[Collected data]
□ □ □

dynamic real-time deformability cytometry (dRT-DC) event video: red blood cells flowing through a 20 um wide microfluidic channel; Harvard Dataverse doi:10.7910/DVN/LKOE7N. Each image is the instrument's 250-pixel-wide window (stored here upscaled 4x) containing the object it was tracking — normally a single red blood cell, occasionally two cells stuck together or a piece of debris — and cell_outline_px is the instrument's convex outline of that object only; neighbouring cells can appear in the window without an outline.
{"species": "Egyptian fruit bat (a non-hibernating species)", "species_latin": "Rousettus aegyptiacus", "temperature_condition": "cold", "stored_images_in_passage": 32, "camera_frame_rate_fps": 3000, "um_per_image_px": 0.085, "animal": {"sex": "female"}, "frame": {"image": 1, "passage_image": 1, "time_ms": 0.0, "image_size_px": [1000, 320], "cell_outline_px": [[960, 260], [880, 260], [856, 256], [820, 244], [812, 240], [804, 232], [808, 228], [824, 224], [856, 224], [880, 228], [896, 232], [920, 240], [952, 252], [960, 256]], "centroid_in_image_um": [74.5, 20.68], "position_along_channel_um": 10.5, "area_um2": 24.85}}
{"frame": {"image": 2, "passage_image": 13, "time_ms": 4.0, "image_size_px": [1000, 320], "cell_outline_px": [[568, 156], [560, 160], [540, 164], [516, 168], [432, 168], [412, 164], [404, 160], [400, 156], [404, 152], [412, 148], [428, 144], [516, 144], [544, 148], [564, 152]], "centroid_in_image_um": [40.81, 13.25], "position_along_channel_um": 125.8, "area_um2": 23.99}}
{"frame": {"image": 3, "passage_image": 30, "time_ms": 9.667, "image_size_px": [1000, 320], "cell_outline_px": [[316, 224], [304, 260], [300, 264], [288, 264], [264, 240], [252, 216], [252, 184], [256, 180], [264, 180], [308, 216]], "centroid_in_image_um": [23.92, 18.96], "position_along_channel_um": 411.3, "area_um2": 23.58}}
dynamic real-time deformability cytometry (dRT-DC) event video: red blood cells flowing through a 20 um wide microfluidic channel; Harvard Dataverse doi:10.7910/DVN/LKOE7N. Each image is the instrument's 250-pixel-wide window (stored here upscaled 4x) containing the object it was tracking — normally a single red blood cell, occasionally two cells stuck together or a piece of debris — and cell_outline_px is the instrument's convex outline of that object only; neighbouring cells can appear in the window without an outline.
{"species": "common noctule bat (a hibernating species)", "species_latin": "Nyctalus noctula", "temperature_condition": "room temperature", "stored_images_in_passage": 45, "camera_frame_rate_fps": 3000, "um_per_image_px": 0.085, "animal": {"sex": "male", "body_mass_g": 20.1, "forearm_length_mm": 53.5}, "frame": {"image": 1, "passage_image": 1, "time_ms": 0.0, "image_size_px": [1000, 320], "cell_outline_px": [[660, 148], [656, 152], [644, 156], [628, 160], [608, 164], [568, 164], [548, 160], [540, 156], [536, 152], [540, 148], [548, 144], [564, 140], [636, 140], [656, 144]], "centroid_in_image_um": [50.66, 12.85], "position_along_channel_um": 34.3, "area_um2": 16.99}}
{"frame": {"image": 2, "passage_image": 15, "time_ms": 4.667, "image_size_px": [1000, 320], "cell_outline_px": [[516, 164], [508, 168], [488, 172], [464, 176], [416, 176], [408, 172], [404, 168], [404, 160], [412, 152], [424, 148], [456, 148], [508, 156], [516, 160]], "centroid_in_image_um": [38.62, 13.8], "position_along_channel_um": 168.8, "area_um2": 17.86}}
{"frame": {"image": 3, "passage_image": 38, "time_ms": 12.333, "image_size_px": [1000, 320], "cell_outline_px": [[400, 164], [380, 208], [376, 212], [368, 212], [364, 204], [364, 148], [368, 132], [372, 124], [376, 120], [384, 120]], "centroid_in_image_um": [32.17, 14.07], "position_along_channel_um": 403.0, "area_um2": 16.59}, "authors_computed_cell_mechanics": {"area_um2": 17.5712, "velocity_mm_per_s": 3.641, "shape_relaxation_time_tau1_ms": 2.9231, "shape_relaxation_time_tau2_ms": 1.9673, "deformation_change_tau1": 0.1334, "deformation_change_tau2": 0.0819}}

□ □ □

**PROBLEM TO WORK ON**
Repeat every record, exactly as written.

**OUTPUT OF THE EXERCISE**
dynamic real-time deformability cytometry (dRT-DC) event video: red blood cells flowing through a 20 um wide microfluidic channel; Harvard Dataverse doi:10.7910/DVN/LKOE7N. Each image is the instrument's 250-pixel-wide window (stored here upscaled 4x) containing the object it was tracking — normally a single red blood cell, occasionally two cells stuck together or a piece of debris — and cell_outline_px is the instrument's convex outline of that object only; neighbouring cells can appear in the window without an outline.
{"species": "Egyptian fruit bat (a non-hibernating species)", "species_latin": "Rousettus aegyptiacus", "temperature_condition": "cold", "stored_images_in_passage": 32, "camera_frame_rate_fps": 3000, "um_per_image_px": 0.085, "animal": {"sex": "female"}, "frame": {"image": 1, "passage_image": 1, "time_ms": 0.0, "image_size_px": [1000, 320], "cell_outline_px": [[960, 260], [880, 260], [856, 256], [820, 244], [812, 240], [804, 232], [808, 228], [824, 224], [856, 224], [880, 228], [896, 232], [920, 240], [952, 252], [960, 256]], "centroid_in_image_um": [74.5, 20.68], "position_along_channel_um": 10.5, "area_um2": 24.85}}
{"frame": {"image": 2, "passage_image": 13, "time_ms": 4.0, "image_size_px": [1000, 320], "cell_outline_px": [[568, 156], [560, 160], [540, 164], [516, 168], [432, 168], [412, 164], [404, 160], [400, 156], [404, 152], [412, 148], [428, 144], [516, 144], [544, 148], [564, 152]], "centroid_in_image_um": [40.81, 13.25], "position_along_channel_um": 125.8, "area_um2": 23.99}}
{"frame": {"image": 3, "passage_image": 30, "time_ms": 9.667, "image_size_px": [1000, 320], "cell_outline_px": [[316, 224], [304, 260], [300, 264], [288, 264], [264, 240], [252, 216], [252, 184], [256, 180], [264, 180], [308, 216]], "centroid_in_image_um": [23.92, 18.96], "position_along_channel_um": 411.3, "area_um2": 23.58}}
dynamic real-time deformability cytometry (dRT-DC) event video: red blood cells flowing through a 20 um wide microfluidic channel; Harvard Dataverse doi:10.7910/DVN/LKOE7N. Each image is the instrument's 250-pixel-wide window (stored here upscaled 4x) containing the object it was tracking — normally a single red blood cell, occasionally two cells stuck together or a piece of debris — and cell_outline_px is the instrument's convex outline of that object only; neighbouring cells can appear in the window without an outline.
{"species": "common noctule bat (a hibernating species)", "species_latin": "Nyctalus noctula", "temperature_condition": "room temperature", "stored_images_in_passage": 45, "camera_frame_rate_fps": 3000, "um_per_image_px": 0.085, "animal": {"sex": "male", "body_mass_g": 20.1, "forearm_length_mm": 53.5}, "frame": {"image": 1, "passage_image": 1, "time_ms": 0.0, "image_size_px": [1000, 320], "cell_outline_px": [[660, 148], [656, 152], [644, 156], [628, 160], [608, 164], [568, 164], [548, 160], [540, 156], [536, 152], [540, 148], [548, 144], [564, 140], [636, 140], [656, 144]], "centroid_in_image_um": [50.66, 12.85], "position_along_channel_um": 34.3, "area_um2": 16.99}}
{"frame": {"image": 2, "passage_image": 15, "time_ms": 4.667, "image_size_px": [1000, 320], "cell_outline_px": [[516, 164], [508, 168], [488, 172], [464, 176], [416, 176], [408, 172], [404, 168], [404, 160], [412, 152], [424, 148], [456, 148], [508, 156], [516, 160]], "centroid_in_image_um": [38.62, 13.8], "position_along_channel_um": 168.8, "area_um2": 17.86}}
{"frame": {"image": 3, "passage_image": 38, "time_ms": 12.333, "image_size_px": [1000, 320], "cell_outline_px": [[400, 164], [380, 208], [376, 212], [368, 212], [364, 204], [364, 148], [368, 132], [372, 124], [376, 120], [384, 120]], "centroid_in_image_um": [32.17, 14.07], "position_along_channel_um": 403.0, "area_um2": 16.59}, "authors_computed_cell_mechanics": {"area_um2": 17.5712, "velocity_mm_per_s": 3.641, "shape_relaxation_time_tau1_ms": 2.9231, "shape_relaxation_time_tau2_ms": 1.9673, "deformation_change_tau1": 0.1334, "deformation_change_tau2": 0.0819}}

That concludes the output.